• _Your instructions_:
Retype the records from the start through the line that contains "sub-region: Varnamo Kommun", keeping every line identical.
## Begin Record extracts
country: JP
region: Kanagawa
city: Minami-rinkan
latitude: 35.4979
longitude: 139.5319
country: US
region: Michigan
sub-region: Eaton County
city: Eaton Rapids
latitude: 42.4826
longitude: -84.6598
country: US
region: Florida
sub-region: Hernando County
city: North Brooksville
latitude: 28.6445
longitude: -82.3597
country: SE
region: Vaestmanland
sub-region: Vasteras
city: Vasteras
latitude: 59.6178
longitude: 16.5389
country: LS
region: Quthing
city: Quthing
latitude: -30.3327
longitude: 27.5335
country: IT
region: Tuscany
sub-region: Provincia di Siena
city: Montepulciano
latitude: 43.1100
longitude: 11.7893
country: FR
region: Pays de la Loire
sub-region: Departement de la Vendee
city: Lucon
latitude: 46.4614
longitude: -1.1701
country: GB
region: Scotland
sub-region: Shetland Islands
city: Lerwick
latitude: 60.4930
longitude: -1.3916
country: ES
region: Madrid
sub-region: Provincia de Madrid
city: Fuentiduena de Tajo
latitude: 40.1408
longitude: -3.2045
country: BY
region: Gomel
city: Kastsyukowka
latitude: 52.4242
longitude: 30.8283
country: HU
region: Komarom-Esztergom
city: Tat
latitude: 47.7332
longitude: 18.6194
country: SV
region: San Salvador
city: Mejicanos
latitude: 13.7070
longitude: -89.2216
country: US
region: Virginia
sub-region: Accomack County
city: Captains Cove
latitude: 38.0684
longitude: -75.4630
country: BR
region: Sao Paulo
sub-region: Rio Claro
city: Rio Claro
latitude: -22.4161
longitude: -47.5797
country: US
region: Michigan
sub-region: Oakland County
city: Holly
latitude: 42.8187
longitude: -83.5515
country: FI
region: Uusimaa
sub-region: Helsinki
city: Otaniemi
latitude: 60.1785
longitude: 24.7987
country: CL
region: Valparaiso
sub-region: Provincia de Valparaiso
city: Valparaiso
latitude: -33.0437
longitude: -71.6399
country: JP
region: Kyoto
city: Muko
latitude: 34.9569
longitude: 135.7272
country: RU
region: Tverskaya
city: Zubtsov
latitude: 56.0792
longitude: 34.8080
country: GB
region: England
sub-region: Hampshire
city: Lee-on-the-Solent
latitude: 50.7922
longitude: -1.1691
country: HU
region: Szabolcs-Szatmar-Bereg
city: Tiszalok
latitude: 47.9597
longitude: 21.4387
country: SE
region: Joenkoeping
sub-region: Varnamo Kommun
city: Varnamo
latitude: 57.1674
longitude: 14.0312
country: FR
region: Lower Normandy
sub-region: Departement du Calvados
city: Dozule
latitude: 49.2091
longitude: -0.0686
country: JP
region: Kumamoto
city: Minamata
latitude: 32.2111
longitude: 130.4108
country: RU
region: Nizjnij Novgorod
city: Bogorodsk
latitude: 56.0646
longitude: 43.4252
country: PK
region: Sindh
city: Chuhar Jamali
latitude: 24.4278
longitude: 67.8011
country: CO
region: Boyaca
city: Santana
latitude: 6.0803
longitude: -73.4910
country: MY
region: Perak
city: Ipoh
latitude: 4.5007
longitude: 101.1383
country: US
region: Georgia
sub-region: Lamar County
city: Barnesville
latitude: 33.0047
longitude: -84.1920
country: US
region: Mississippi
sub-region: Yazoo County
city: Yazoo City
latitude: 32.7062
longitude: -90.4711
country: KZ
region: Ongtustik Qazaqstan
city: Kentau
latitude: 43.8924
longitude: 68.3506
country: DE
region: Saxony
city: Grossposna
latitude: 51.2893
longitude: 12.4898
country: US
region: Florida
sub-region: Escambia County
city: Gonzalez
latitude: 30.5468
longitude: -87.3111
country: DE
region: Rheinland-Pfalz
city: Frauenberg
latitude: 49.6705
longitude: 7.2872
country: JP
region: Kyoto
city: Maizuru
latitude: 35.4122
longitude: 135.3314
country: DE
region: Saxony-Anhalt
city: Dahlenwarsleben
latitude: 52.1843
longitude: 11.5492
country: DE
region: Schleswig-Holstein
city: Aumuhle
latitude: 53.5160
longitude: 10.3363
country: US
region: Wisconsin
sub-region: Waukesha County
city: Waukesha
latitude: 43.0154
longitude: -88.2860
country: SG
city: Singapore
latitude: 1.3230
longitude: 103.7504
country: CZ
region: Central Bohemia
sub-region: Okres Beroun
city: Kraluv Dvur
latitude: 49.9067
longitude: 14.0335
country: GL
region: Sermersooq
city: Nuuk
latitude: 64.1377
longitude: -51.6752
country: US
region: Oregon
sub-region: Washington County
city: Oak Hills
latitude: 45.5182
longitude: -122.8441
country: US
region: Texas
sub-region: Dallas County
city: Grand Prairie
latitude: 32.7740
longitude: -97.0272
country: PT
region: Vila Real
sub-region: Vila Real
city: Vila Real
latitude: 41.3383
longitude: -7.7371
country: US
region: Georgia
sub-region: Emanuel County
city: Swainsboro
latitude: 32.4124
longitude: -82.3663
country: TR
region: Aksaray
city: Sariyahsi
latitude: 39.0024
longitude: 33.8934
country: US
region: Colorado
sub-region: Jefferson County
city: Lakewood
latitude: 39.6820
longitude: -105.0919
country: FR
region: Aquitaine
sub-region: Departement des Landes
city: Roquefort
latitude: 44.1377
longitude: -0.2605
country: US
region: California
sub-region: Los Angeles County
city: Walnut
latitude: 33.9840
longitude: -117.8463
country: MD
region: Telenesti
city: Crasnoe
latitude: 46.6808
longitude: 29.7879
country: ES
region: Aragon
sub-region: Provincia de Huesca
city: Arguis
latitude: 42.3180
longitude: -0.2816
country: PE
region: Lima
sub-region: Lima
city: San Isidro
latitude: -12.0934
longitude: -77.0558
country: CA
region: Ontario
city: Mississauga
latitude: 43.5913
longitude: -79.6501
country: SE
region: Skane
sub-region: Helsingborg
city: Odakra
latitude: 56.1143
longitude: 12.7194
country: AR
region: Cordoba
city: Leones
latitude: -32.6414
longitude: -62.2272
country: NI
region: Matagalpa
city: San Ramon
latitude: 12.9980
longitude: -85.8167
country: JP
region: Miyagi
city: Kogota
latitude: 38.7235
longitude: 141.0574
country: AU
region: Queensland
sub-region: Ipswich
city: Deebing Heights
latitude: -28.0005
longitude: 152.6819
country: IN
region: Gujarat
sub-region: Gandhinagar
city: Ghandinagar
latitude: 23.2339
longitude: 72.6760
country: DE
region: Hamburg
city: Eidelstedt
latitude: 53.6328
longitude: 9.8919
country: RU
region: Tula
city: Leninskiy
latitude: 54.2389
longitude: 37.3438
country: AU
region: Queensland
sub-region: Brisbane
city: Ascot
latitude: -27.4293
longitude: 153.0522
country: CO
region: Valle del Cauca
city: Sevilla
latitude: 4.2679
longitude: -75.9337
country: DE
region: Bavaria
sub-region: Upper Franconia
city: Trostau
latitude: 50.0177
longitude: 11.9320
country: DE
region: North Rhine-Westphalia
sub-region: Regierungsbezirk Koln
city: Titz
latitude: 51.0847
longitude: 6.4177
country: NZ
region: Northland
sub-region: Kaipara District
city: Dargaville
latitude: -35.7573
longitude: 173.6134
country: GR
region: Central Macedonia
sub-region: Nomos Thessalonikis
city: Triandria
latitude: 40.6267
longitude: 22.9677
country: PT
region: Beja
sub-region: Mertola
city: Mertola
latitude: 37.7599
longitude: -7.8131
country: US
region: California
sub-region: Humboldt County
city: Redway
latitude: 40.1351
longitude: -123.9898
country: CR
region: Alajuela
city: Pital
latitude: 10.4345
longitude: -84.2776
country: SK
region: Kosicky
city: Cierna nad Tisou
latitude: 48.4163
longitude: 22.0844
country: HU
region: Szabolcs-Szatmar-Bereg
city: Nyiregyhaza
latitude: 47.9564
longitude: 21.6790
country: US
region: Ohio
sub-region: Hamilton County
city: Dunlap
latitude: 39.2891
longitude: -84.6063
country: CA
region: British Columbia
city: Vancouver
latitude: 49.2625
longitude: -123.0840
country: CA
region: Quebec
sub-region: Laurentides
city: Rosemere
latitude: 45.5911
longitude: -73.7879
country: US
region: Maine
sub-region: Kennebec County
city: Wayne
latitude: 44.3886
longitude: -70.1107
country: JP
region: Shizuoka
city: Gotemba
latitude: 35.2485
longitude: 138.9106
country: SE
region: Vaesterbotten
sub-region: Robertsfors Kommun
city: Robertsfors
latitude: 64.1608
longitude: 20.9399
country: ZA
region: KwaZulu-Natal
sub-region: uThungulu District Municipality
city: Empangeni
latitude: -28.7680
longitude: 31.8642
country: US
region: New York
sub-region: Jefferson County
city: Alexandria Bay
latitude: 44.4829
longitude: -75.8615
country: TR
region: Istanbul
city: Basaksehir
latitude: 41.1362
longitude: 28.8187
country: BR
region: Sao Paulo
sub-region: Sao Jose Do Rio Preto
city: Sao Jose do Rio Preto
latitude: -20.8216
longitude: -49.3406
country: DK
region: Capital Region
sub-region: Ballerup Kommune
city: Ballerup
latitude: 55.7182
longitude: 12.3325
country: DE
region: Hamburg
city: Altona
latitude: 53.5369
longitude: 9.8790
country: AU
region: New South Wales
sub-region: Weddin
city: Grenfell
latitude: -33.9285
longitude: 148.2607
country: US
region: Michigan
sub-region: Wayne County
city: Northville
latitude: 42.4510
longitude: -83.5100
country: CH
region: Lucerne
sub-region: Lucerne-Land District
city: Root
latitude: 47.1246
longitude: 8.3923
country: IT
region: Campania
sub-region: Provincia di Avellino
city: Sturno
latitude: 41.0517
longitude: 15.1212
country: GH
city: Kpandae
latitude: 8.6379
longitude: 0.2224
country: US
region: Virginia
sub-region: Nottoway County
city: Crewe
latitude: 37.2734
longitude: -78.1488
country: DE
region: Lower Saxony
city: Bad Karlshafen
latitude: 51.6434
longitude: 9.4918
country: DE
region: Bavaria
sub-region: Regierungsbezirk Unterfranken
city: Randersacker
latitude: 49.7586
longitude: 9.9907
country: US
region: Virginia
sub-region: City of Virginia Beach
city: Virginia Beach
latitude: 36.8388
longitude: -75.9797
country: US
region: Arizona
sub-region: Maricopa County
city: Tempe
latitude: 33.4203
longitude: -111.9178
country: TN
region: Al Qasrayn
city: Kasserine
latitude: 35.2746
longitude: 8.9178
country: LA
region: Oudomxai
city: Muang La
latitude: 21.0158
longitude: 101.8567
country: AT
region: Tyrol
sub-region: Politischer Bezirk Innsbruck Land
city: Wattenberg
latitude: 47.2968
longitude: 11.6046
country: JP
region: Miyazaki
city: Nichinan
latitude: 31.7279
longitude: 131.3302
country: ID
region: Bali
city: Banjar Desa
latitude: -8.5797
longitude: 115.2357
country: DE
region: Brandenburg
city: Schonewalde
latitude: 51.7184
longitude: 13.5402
## End Record extracts
• _Full response_:
country: JP
region: Kanagawa
city: Minami-rinkan
latitude: 35.4979
longitude: 139.5319
country: US
region: Michigan
sub-region: Eaton County
city: Eaton Rapids
latitude: 42.4826
longitude: -84.6598
country: US
region: Florida
sub-region: Hernando County
city: North Brooksville
latitude: 28.6445
longitude: -82.3597
country: SE
region: Vaestmanland
sub-region: Vasteras
city: Vasteras
latitude: 59.6178
longitude: 16.5389
country: LS
region: Quthing
city: Quthing
latitude: -30.3327
longitude: 27.5335
country: IT
region: Tuscany
sub-region: Provincia di Siena
city: Montepulciano
latitude: 43.1100
longitude: 11.7893
country: FR
region: Pays de la Loire
sub-region: Departement de la Vendee
city: Lucon
latitude: 46.4614
longitude: -1.1701
country: GB
region: Scotland
sub-region: Shetland Islands
city: Lerwick
latitude: 60.4930
longitude: -1.3916
country: ES
region: Madrid
sub-region: Provincia de Madrid
city: Fuentiduena de Tajo
latitude: 40.1408
longitude: -3.2045
country: BY
region: Gomel
city: Kastsyukowka
latitude: 52.4242
longitude: 30.8283
country: HU
region: Komarom-Esztergom
city: Tat
latitude: 47.7332
longitude: 18.6194
country: SV
region: San Salvador
city: Mejicanos
latitude: 13.7070
longitude: -89.2216
country: US
region: Virginia
sub-region: Accomack County
city: Captains Cove
latitude: 38.0684
longitude: -75.4630
country: BR
region: Sao Paulo
sub-region: Rio Claro
city: Rio Claro
latitude: -22.4161
longitude: -47.5797
country: US
region: Michigan
sub-region: Oakland County
city: Holly
latitude: 42.8187
longitude: -83.5515
country: FI
region: Uusimaa
sub-region: Helsinki
city: Otaniemi
latitude: 60.1785
longitude: 24.7987
country: CL
region: Valparaiso
sub-region: Provincia de Valparaiso
city: Valparaiso
latitude: -33.0437
longitude: -71.6399
country: JP
region: Kyoto
city: Muko
latitude: 34.9569
longitude: 135.7272
country: RU
region: Tverskaya
city: Zubtsov
latitude: 56.0792
longitude: 34.8080
country: GB
region: England
sub-region: Hampshire
city: Lee-on-the-Solent
latitude: 50.7922
longitude: -1.1691
country: HU
region: Szabolcs-Szatmar-Bereg
city: Tiszalok
latitude: 47.9597
longitude: 21.4387
country: SE
region: Joenkoeping
sub-region: Varnamo Kommun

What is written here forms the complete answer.